Author Archives: Food for thought

Power at the Table

This article does an excellent job explaining what really happens at the dinner table. Most people expect dinner with a family to be fun and joyful, but often times it is not. This is not a time where the family forgets all the problems they’ve been facing. This being said, most families use this time to discuss the very problems that will cause arguments and fights. If you are stuck at the table then the parents can berate the children with unwanted questions about school and other activities. Unfortunately, being at the table you are unable to leave because you were drawn there with food and many families, as stated in the article,  eat together on a regular basis.

These negative feelings towards eating dinner with one’s family may start to intrude to other parts of their life. If you are consistently yelled at while you eat dinner you may equate that to different times of the day when you are eating such as breakfast or lunch. Kids may not want to eat lunch at school in fear that they will be forced to argue with those they sit with. As a student that sort of feeling may start to isolate you from your previously friendly group.
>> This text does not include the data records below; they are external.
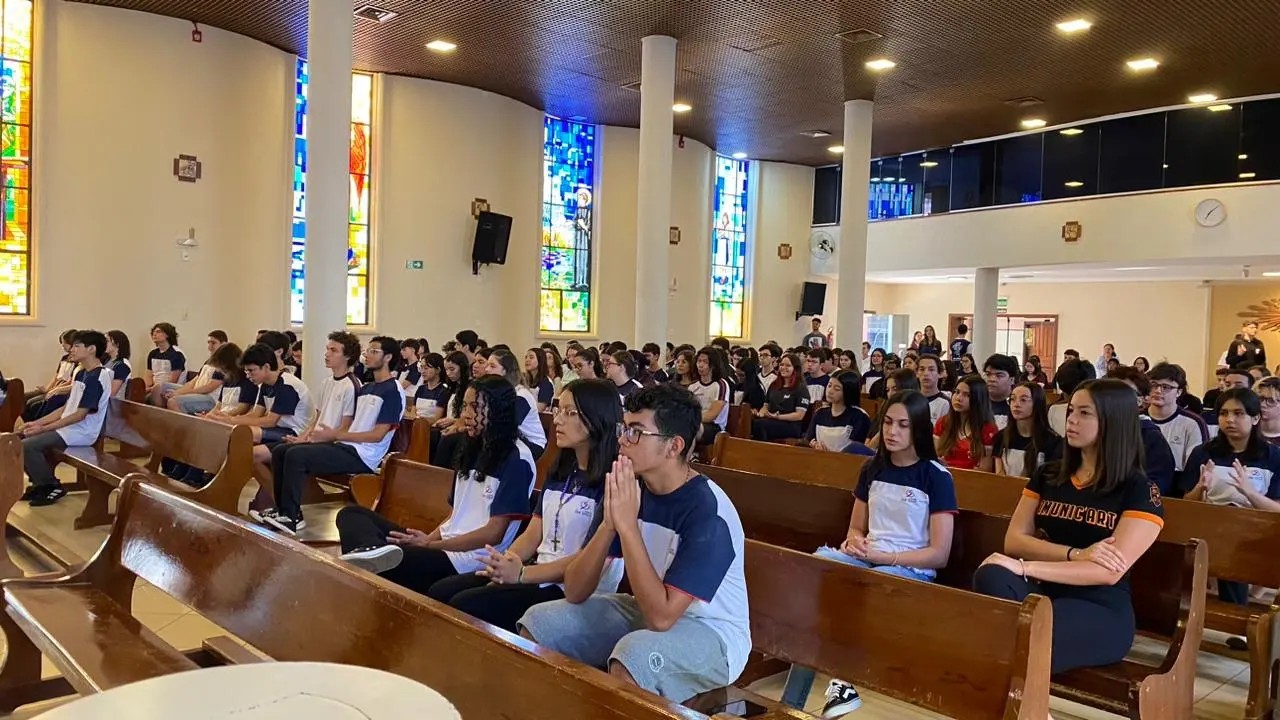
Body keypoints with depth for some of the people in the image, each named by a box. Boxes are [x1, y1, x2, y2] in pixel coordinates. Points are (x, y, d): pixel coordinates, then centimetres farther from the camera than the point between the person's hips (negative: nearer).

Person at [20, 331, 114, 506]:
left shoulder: (98, 377, -18)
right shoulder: (80, 373, 14)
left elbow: (80, 415, -20)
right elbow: (66, 408, 17)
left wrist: (43, 428, -17)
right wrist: (37, 423, 7)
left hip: (81, 432, -10)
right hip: (67, 427, 10)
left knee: (27, 446, -20)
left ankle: (51, 487, -3)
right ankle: (40, 482, 17)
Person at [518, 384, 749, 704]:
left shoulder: (707, 511, -26)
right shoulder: (627, 489, -6)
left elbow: (661, 615, -33)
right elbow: (575, 592, -9)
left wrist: (627, 525, -32)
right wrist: (609, 524, -25)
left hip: (712, 633, -7)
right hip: (649, 611, 7)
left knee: (634, 654, -36)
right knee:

When i was back at home, we barely ate meals with each other. Both my parents worked fairly extensive hours and i was in daycare or had au pairs that lived with us for periods of time. Meals were generally spent in front of TV’s or computers. Every now and then we would eat together and it would be a big meal with all sorts of food. The food was always good and nutritious, but my brothers and I would always be talking about something that my parents had no idea about. If they brought up the subject of school we would instantly become quiet or attempt to avoid the discussion. It wasn’t because we were bad students, but we just understood that our parents could always find some reason we were at fault for something that happened at school, whether it be a bad test grade or not participating in extracurricular activities.


Happy Meals

As I was reading this article I began to think about my own family experiences around the dinner table. All of them are pleasant, but a majority of them are centered around the television. My dad always talked about how as a child his mother would invite his entire family over for dinner every night and how he missed that feeling. Oddly enough, he is usually the one who will turn the television on first thing and won’t say a word throughout the meal unless it pertains to the show. My mom and I use to turn the television off on my dad so that dinner could be the time to tell everyone about your day, but that didn’t go over so well. So now my mom and I just talk over the television about whatever comes to mind. Not a perfect family meal at all, but we still give each other the opportunity outside of dinner to come to one another and talk about whatever need be. From this example, the article was right when it hinted that throughout the years some things that were the norm and maybe even a necessity way back when no longer have the same desired feeling. The article argued a lot about happy family meals linking to a decrease in alcohol and drug abuse. I find myself disagreeing with this statement and agreeing more so that the decrease starts within a family that has well communication skills and trust. Families shouldn’t only have dinner time to open up with their love ones, but any time they please no matter what the activity at hand may be. I have witnessed plenty of friends who’s families have forced them to eat dinner together and right after their meal the child or even parent for that sake  feels so overwhelmed that they lean towards alcohol or drugs for an escape. The article stated an incident where the father would complain about the daughters weight, forcing her to eat less around him and then binge eat behind closed doors. Maybe the father thought he was doing what was right, but bottom line he was only making his daughter less healthy and more overweight. Family dinners shouldn’t be the time where negative feelings flood the table, those feelings should be left at the door. Families should stop worrying about the ideal happy family meal and concentrate more on getting to understand their family members. I’m not saying that happy family meals do not exist, I applaud the ones that do. On the other hand, the ones that struggle with this need to be given deeper thought.